You are correct that the unpleasant ways some people describe her are beyond the pale. Of course, she says things beyond the pale herself (like wishing she'd had an abortion). Maybe her slimers sense this is the only way to challenge her (and others like her) that the target would actually care about.

I don't know much about her, but O'Rourke wrote about others: "You can't shame or humiliate modern celebrities. What used to be called shame and humiliation is now called publicity. And forget traditional character assassination; if you say a modern celebrity is an adulterer, a pervert and a drug addict, all it means is that you’ve read his autobiography."

jaed said...

I'm not sure about this.

I agree she is average-to-cute, but there was a period when she seemed to be making herself deliberately ugly... Well, not ugly so much as bearing an alarming resemblance to a 12-year-old boy in the 70s. And during that same period, she was held up in many quarters as an aspirational figure. So there was a clash of expectations and I think that fuels some of the nasty comments. (Of course, there are people who will say godawful things about the looks of any woman who annoys them, and a fair number who seem personally affronted by any woman who is young enough to seem a sexual being to them but who doesn't attract them.) There was endless adulatory coverage of "Girls" as a "smash hit", despite the fact that almost no one seemed to actually be watching it.

I think it's two factors: almost everything she says or does publicly is annoying in some way—stupid, or condescending, or morally questionable, or mindlessly self-indulgent, or all of the above—and she's held up as a serious figure, a great talent and moral model. Attention must be paid. (Gwyneth Paltrow is just as annoying, but few people claim she's the New Woman of Our Times.) That combination is just going to irritate the hell out of people, and some will lash out at the focus of it.

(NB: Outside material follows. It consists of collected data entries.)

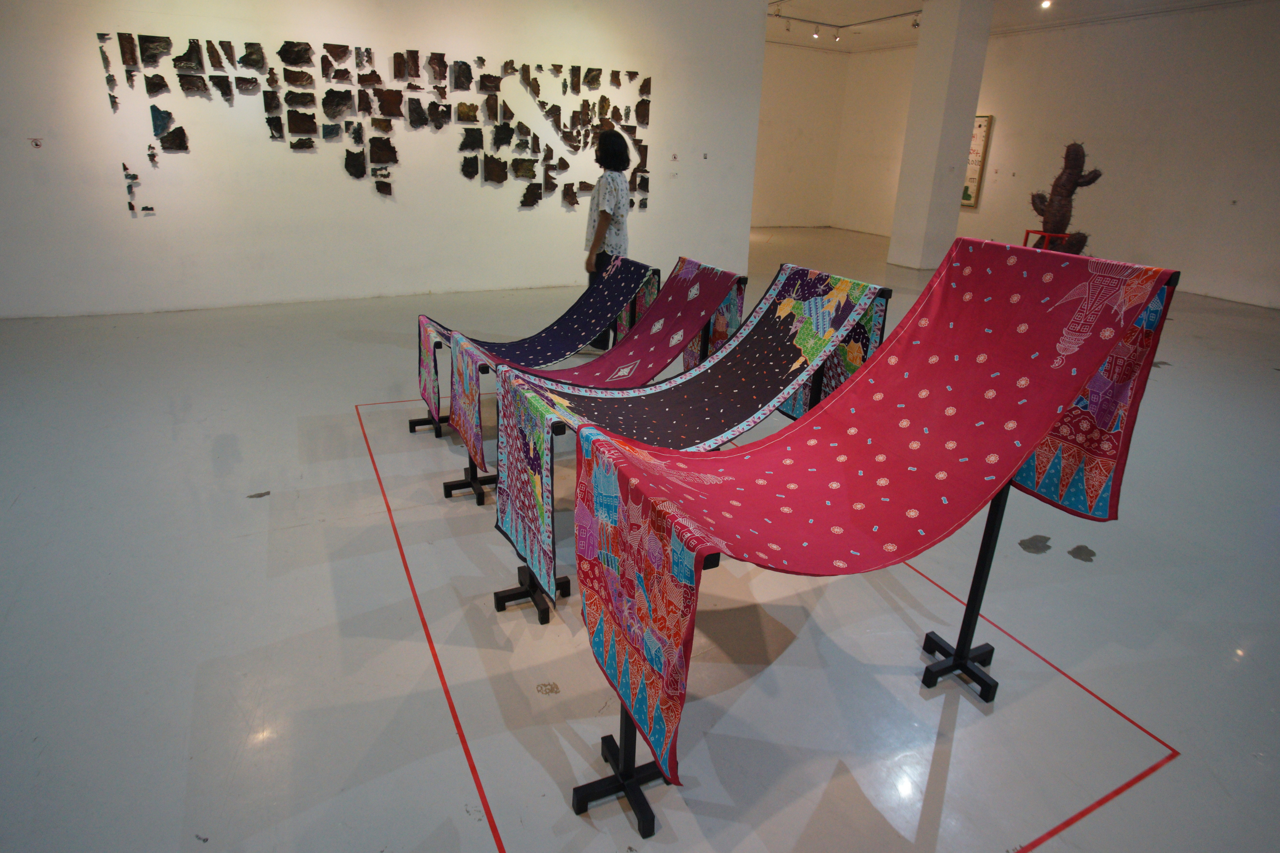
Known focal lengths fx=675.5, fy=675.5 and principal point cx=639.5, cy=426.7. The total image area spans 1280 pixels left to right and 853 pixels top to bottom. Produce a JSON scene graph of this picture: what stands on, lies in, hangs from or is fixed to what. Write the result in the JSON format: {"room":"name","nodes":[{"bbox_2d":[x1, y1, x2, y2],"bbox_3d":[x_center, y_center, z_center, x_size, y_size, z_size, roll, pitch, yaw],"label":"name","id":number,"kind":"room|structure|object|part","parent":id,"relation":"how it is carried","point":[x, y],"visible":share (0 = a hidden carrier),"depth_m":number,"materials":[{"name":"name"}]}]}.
{"room":"museum","nodes":[
{"label":"museum","id":0,"kind":"room"},
{"bbox_2d":[0,0,763,320],"bbox_3d":[-2.605,-3.012,6.275,8.742,3.657,0.265,-9,24,-26],"label":"left wall","id":1,"kind":"structure","parent":0,"point":[106,98],"depth_m":6.24,"materials":[{"name":"white paint"}]},
{"bbox_2d":[28,137,42,148],"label":"prohibition sign","id":2,"kind":"object","parent":1,"relation":"attached to","point":[36,142],"visible":0.98,"depth_m":5.14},
{"bbox_2d":[96,32,655,215],"bbox_3d":[-2.059,-2.891,6.581,4.889,1.487,0.187,-9,24,-26],"label":"wall sculpture","id":3,"kind":"object","parent":1,"relation":"attached to","point":[604,98],"visible":0.97,"depth_m":6.40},
{"bbox_2d":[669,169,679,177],"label":"wall label","id":4,"kind":"object","parent":1,"relation":"attached to","point":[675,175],"visible":0.98,"depth_m":7.63,"materials":[{"name":"white"}]},
{"bbox_2d":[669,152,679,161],"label":"wall label","id":5,"kind":"object","parent":1,"relation":"attached to","point":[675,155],"visible":0.98,"depth_m":7.57,"materials":[{"name":"white"}]},
{"bbox_2d":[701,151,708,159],"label":"wall label","id":6,"kind":"object","parent":1,"relation":"attached to","point":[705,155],"visible":0.98,"depth_m":7.79,"materials":[{"name":"white"}]},
{"bbox_2d":[0,224,1279,852],"bbox_3d":[0.892,-0.420,5.218,13.845,0.113,11.771,-9,24,-26],"label":"floor","id":7,"kind":"structure","parent":0,"point":[1018,561],"depth_m":2.23,"materials":[{"name":"grey concrete"}]},
{"bbox_2d":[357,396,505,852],"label":"floor tape","id":8,"kind":"object","parent":7,"relation":"on","point":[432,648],"visible":0.96,"depth_m":2.06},
{"bbox_2d":[411,260,669,500],"bbox_3d":[-0.457,-0.290,3.490,1.262,0.817,0.449,-9,24,-26],"label":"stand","id":9,"kind":"object","parent":7,"relation":"on","point":[479,500],"visible":0.54,"depth_m":3.34,"materials":[{"name":"black"}]},
{"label":"base","id":10,"kind":"part","parent":9,"relation":"part of","materials":[{"name":"black metal"}]},
{"bbox_2d":[408,254,657,436],"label":"blue cloth","id":11,"kind":"object","parent":9,"relation":"on","point":[597,322],"visible":0.9,"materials":[{"name":"fabric"}]},
{"bbox_2d":[581,129,631,349],"bbox_3d":[-0.273,-1.369,5.115,0.438,1.581,0.493,-9,24,-26],"label":"person","id":12,"kind":"object","parent":7,"relation":"on","point":[604,212],"visible":0.66,"depth_m":4.89},
{"bbox_2d":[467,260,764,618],"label":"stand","id":13,"kind":"object","parent":7,"relation":"on","point":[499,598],"visible":0.55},
{"bbox_2d":[460,257,743,503],"bbox_3d":[-0.143,-0.299,3.184,1.422,0.742,0.495,-9,24,-26],"label":"cloth","id":14,"kind":"object","parent":13,"relation":"on","point":[642,327],"visible":0.94,"depth_m":3.15,"materials":[{"name":"fabric"}]},
{"bbox_2d":[494,260,884,612],"bbox_3d":[0.187,-0.074,2.388,1.443,0.810,0.510,-9,24,-26],"label":"cloth","id":15,"kind":"object","parent":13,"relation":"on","point":[715,364],"visible":0.95,"depth_m":2.36,"materials":[{"name":"brown fabric"}]},
{"bbox_2d":[497,280,894,834],"bbox_3d":[0.261,0.218,2.006,1.340,1.011,0.656,-9,24,-26],"label":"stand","id":16,"kind":"object","parent":7,"relation":"on","point":[627,757],"visible":0.55,"depth_m":1.79,"materials":[{"name":"black"}]},
{"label":"leg","id":17,"kind":"part","parent":16,"relation":"part of","materials":[{"name":"black metal"}]},
{"bbox_2d":[579,243,1180,783],"bbox_3d":[0.561,0.088,1.681,1.420,0.890,0.586,-9,24,-26],"label":"red cloth","id":18,"kind":"object","parent":16,"relation":"on","point":[667,503],"visible":0.98,"depth_m":1.66,"materials":[{"name":"red fabric"}]},
{"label":"base","id":19,"kind":"part","parent":16,"relation":"part of","materials":[{"name":"black metal"}]},
{"bbox_2d":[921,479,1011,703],"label":"stand","id":20,"kind":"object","parent":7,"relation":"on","point":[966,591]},
{"bbox_2d":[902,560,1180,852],"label":"floor tape","id":21,"kind":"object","parent":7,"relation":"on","point":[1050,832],"visible":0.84,"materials":[{"name":"red plastic"}]},
{"bbox_2d":[1024,229,1071,250],"bbox_3d":[4.756,-1.939,7.972,0.470,0.692,0.468,-9,24,-26],"label":"red stand","id":22,"kind":"object","parent":7,"relation":"on","point":[1028,232],"visible":0.44,"depth_m":7.82,"materials":[{"name":"red metal"}]},
{"bbox_2d":[1029,141,1099,252],"bbox_3d":[5.007,-2.546,8.099,0.591,1.580,0.706,-9,24,-26],"label":"cactus","id":23,"kind":"object","parent":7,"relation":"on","point":[1073,167],"visible":0.83,"depth_m":7.92,"materials":[{"name":"brown"}]},
{"bbox_2d":[750,43,846,229],"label":"back wall","id":24,"kind":"structure","parent":0,"point":[785,142],"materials":[{"name":"paint"}]},
{"bbox_2d":[886,0,994,271],"bbox_3d":[4.195,-4.052,9.413,0.668,3.733,0.686,-9,24,-26],"label":"column","id":25,"kind":"structure","parent":0,"point":[892,242],"depth_m":9.22,"materials":[{"name":"white paint"}]},
{"bbox_2d":[758,0,1262,51],"bbox_3d":[2.710,-4.778,6.211,12.208,0.160,11.000,-9,24,-26],"label":"ceiling","id":26,"kind":"structure","parent":0,"point":[890,3],"depth_m":10.39,"materials":[{"name":"white paint"}]},
{"bbox_2d":[767,5,924,39],"bbox_3d":[3.022,-6.180,10.183,2.079,0.190,2.763,-9,24,-26],"label":"track light","id":27,"kind":"object","parent":26,"relation":"attached to","point":[907,13],"visible":0.85,"depth_m":10.72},
{"bbox_2d":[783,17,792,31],"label":"spotlight","id":28,"kind":"object","parent":27,"relation":"attached to","point":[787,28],"visible":0.97,"depth_m":10.44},
{"bbox_2d":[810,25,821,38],"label":"spotlight","id":29,"kind":"object","parent":27,"relation":"attached to","point":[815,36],"visible":0.96,"depth_m":10.74,"materials":[{"name":"white"}]},
{"bbox_2d":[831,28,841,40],"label":"spotlight","id":30,"kind":"object","parent":27,"relation":"attached to","point":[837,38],"visible":0.95,"depth_m":11.23,"materials":[{"name":"white"}]},
{"bbox_2d":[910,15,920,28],"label":"spotlight","id":31,"kind":"object","parent":27,"relation":"attached to","point":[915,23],"visible":0.94,"depth_m":9.81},
{"bbox_2d":[1039,0,1052,9],"bbox_3d":[5.119,-5.353,8.500,0.135,0.193,0.152,-9,24,-26],"label":"spotlight","id":32,"kind":"object","parent":26,"relation":"attached to","point":[1045,3],"visible":0.96,"depth_m":8.50,"materials":[{"name":"white"}]},
{"bbox_2d":[845,1,1279,311],"bbox_3d":[6.931,-3.638,8.905,0.220,3.519,11.841,-9,24,-26],"label":"right wall","id":33,"kind":"structure","parent":0,"point":[1276,75],"depth_m":9.14,"materials":[{"name":"paint"}]},
{"bbox_2d":[960,114,994,210],"bbox_3d":[5.497,-4.526,11.529,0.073,1.486,0.967,-9,24,-26],"label":"framed poster","id":34,"kind":"object","parent":33,"relation":"attached to","point":[970,180],"visible":0.48,"depth_m":11.28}
]}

It's interesting whether she'd be famous if people on the right weren't vocally annoyed about her. I think so; she gets less coverage than she did several years ago, but I still see many articles and mentions in media sources, women's magazines, etc.

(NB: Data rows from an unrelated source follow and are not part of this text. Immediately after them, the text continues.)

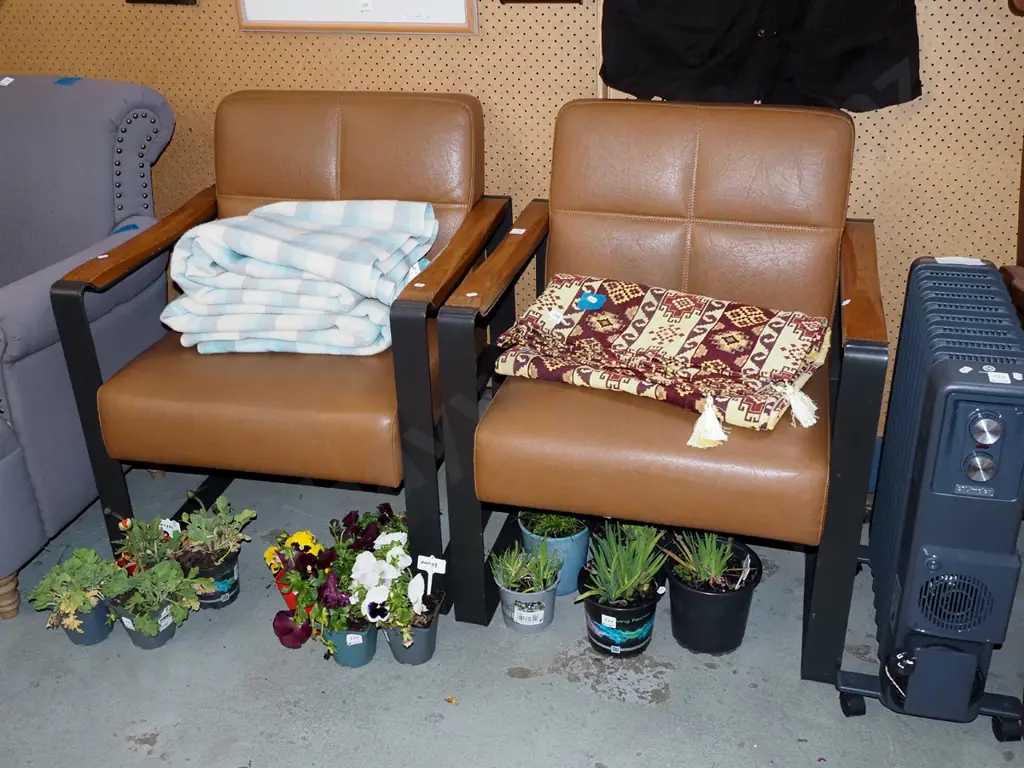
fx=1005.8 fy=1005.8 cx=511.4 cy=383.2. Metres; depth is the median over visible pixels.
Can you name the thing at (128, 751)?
floor
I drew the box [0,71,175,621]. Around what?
purple armchair
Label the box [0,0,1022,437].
wall
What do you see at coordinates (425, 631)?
black pot
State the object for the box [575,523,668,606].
green plant
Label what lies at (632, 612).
black plant pot
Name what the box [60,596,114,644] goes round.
plant pot
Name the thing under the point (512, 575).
green plant
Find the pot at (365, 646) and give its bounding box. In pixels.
[322,618,379,667]
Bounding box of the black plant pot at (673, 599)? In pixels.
[663,535,763,657]
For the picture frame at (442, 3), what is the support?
attached to the wall
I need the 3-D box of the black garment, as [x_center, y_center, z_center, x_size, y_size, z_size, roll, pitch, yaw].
[0.536,-0.974,2.067,0.733,0.812,0.107,5,26,13]
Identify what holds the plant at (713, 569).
in the black plant pot at (673, 599)
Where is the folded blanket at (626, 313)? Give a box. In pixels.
[493,274,831,439]
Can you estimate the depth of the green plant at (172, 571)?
2.02 m
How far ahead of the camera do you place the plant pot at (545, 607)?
2.06 m
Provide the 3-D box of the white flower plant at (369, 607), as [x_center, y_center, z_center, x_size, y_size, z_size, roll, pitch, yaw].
[-0.243,0.384,1.934,0.159,0.172,0.195,-4,26,-6]
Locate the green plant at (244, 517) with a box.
[177,495,257,563]
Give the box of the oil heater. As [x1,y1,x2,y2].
[830,253,1023,741]
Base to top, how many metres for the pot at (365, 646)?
0.108 m
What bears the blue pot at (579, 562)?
on the floor
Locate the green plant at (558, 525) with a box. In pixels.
[521,511,588,538]
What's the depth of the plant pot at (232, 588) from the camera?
2.14 m
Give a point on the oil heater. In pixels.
(931, 394)
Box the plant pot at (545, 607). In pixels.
[497,577,558,633]
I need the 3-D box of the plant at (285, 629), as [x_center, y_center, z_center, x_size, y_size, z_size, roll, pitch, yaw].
[-0.391,0.407,2.029,0.182,0.187,0.216,5,26,13]
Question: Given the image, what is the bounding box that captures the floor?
[0,448,1022,767]
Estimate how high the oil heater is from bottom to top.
0.739 m
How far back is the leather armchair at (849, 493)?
1.95 m
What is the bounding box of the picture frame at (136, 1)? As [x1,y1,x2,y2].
[126,0,196,4]
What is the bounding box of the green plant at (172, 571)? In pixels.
[102,558,212,632]
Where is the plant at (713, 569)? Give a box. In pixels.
[664,530,744,591]
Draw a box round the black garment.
[598,0,922,110]
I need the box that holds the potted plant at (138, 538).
[113,513,186,575]
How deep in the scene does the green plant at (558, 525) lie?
2.14 m
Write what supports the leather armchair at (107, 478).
on the floor
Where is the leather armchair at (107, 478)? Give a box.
[62,86,510,616]
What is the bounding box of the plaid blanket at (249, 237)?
[160,199,438,356]
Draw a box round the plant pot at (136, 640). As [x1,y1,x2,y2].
[111,597,176,648]
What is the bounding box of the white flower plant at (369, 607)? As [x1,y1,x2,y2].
[346,529,422,632]
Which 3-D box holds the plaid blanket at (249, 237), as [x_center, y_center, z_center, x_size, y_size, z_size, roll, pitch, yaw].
[-0.472,-0.263,2.258,0.600,0.262,0.443,5,26,13]
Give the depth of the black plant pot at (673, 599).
1.98 m
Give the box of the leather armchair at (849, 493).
[441,99,893,680]
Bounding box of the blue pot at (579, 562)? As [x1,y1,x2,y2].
[516,512,591,595]
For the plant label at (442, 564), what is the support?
in the black pot at (425, 631)
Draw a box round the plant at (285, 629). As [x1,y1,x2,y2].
[268,532,342,649]
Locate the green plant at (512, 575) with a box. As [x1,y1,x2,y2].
[489,541,562,593]
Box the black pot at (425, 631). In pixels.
[383,589,444,664]
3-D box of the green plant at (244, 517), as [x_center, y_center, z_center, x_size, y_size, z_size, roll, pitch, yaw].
[-0.625,0.306,2.120,0.167,0.121,0.170,10,28,23]
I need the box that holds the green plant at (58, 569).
[29,549,119,630]
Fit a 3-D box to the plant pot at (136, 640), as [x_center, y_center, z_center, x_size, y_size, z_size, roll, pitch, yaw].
[-0.742,0.477,2.063,0.124,0.095,0.123,5,26,13]
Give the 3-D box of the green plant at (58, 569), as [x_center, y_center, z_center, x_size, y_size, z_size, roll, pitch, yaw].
[-0.881,0.427,2.056,0.179,0.160,0.183,0,25,4]
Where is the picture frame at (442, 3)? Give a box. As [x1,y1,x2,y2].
[234,0,477,34]
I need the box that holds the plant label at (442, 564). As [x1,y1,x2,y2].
[416,554,446,607]
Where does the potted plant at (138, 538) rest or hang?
on the floor
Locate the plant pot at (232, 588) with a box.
[180,549,241,607]
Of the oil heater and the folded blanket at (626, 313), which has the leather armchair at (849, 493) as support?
the folded blanket at (626, 313)
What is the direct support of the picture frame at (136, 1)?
attached to the wall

Assistant Village Idiot said...

I see that. If a woman is just standing around trying to put together a good show and being attractive in her culture as far as time and attention will allow, then comments about her appearance should be positive or silent. Yet there is a difference when there is an implied command that "this is what enlightened people now call attractive and you dare not say anything against it." That does rather invite contradiction.

But it is possible to contradict without insult and meanness. I might say "the large back-and-shoulder-tatoos really ruin it for me," or "she keeps trying to find a look that works among the current fads." Those carry a bit of insult to them, but more to her culture and her attitude than to things she has no control over. I'm not the demographic she's trying to reach anyway.

Texan99 said...

I agree with Mich. I'm afraid conservative sites are all to given to the instinct to focus first on a woman's looks, as a a way either to approve of her or disapprove of her in whatever way she's coming into the public consciousness. It often amounts to "Oh yeah? Well, you're ugly."